» **What needs to be done**
Please reproduce every entry below word for word, with no changes.

» **Supplied data**
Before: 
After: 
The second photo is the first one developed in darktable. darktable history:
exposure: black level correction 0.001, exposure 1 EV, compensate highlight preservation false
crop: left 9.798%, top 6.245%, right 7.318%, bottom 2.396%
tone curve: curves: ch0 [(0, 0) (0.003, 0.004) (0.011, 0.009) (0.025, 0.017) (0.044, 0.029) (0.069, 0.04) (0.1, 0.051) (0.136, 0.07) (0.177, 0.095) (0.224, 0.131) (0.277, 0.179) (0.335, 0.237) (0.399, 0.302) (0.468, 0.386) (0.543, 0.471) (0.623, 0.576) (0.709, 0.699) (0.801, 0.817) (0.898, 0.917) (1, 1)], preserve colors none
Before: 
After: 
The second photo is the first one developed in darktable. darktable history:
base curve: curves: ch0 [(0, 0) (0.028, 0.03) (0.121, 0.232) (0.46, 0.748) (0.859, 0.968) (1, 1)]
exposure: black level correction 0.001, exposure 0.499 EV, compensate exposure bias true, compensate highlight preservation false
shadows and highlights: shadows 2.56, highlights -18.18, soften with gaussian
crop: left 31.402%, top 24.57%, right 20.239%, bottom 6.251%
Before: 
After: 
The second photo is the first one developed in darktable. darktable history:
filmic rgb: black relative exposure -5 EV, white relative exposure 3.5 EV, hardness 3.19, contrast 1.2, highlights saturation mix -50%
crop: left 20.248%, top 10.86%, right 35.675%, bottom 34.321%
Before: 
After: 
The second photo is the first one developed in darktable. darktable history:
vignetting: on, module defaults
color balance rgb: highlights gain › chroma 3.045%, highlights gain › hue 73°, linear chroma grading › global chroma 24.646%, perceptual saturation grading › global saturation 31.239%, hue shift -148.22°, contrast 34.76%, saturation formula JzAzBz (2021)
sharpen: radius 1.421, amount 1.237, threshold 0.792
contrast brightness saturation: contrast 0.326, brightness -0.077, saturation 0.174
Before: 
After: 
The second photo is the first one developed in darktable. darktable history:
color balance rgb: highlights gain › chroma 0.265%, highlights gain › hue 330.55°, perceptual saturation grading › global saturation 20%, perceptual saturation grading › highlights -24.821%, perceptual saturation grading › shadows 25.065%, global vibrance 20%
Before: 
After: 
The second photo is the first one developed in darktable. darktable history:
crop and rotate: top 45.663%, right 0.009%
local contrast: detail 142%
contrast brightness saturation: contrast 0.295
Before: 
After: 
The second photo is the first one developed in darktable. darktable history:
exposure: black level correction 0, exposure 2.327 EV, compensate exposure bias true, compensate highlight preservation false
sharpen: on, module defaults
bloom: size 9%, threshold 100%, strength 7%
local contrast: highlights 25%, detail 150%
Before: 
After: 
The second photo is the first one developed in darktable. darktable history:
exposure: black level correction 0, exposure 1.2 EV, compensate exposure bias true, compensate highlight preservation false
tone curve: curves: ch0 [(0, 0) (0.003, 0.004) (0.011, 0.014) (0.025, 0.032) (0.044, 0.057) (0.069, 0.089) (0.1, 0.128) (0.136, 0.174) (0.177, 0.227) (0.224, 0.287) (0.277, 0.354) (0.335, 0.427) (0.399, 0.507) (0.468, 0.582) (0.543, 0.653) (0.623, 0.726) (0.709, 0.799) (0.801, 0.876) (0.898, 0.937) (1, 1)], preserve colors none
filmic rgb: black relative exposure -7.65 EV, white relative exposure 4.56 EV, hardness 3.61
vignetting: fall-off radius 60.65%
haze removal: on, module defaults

» **Result of this task**
Before: 
After: 
The second photo is the first one developed in darktable. darktable history:
exposure: black level correction 0.001, exposure 1 EV, compensate highlight preservation false
crop: left 9.798%, top 6.245%, right 7.318%, bottom 2.396%
tone curve: curves: ch0 [(0, 0) (0.003, 0.004) (0.011, 0.009) (0.025, 0.017) (0.044, 0.029) (0.069, 0.04) (0.1, 0.051) (0.136, 0.07) (0.177, 0.095) (0.224, 0.131) (0.277, 0.179) (0.335, 0.237) (0.399, 0.302) (0.468, 0.386) (0.543, 0.471) (0.623, 0.576) (0.709, 0.699) (0.801, 0.817) (0.898, 0.917) (1, 1)], preserve colors none
Before: 
After: 
The second photo is the first one developed in darktable. darktable history:
base curve: curves: ch0 [(0, 0) (0.028, 0.03) (0.121, 0.232) (0.46, 0.748) (0.859, 0.968) (1, 1)]
exposure: black level correction 0.001, exposure 0.499 EV, compensate exposure bias true, compensate highlight preservation false
shadows and highlights: shadows 2.56, highlights -18.18, soften with gaussian
crop: left 31.402%, top 24.57%, right 20.239%, bottom 6.251%
Before: 
After: 
The second photo is the first one developed in darktable. darktable history:
filmic rgb: black relative exposure -5 EV, white relative exposure 3.5 EV, hardness 3.19, contrast 1.2, highlights saturation mix -50%
crop: left 20.248%, top 10.86%, right 35.675%, bottom 34.321%
Before: 
After: 
The second photo is the first one developed in darktable. darktable history:
vignetting: on, module defaults
color balance rgb: highlights gain › chroma 3.045%, highlights gain › hue 73°, linear chroma grading › global chroma 24.646%, perceptual saturation grading › global saturation 31.239%, hue shift -148.22°, contrast 34.76%, saturation formula JzAzBz (2021)
sharpen: radius 1.421, amount 1.237, threshold 0.792
contrast brightness saturation: contrast 0.326, brightness -0.077, saturation 0.174
Before: 
After: 
The second photo is the first one developed in darktable. darktable history:
color balance rgb: highlights gain › chroma 0.265%, highlights gain › hue 330.55°, perceptual saturation grading › global saturation 20%, perceptual saturation grading › highlights -24.821%, perceptual saturation grading › shadows 25.065%, global vibrance 20%
Before: 
After: 
The second photo is the first one developed in darktable. darktable history:
crop and rotate: top 45.663%, right 0.009%
local contrast: detail 142%
contrast brightness saturation: contrast 0.295
Before: 
After: 
The second photo is the first one developed in darktable. darktable history:
exposure: black level correction 0, exposure 2.327 EV, compensate exposure bias true, compensate highlight preservation false
sharpen: on, module defaults
bloom: size 9%, threshold 100%, strength 7%
local contrast: highlights 25%, detail 150%
Before: 
After: 
The second photo is the first one developed in darktable. darktable history:
exposure: black level correction 0, exposure 1.2 EV, compensate exposure bias true, compensate highlight preservation false
tone curve: curves: ch0 [(0, 0) (0.003, 0.004) (0.011, 0.014) (0.025, 0.032) (0.044, 0.057) (0.069, 0.089) (0.1, 0.128) (0.136, 0.174) (0.177, 0.227) (0.224, 0.287) (0.277, 0.354) (0.335, 0.427) (0.399, 0.507) (0.468, 0.582) (0.543, 0.653) (0.623, 0.726) (0.709, 0.799) (0.801, 0.876) (0.898, 0.937) (1, 1)], preserve colors none
filmic rgb: black relative exposure -7.65 EV, white relative exposure 4.56 EV, hardness 3.61
vignetting: fall-off radius 60.65%
haze removal: on, module defaults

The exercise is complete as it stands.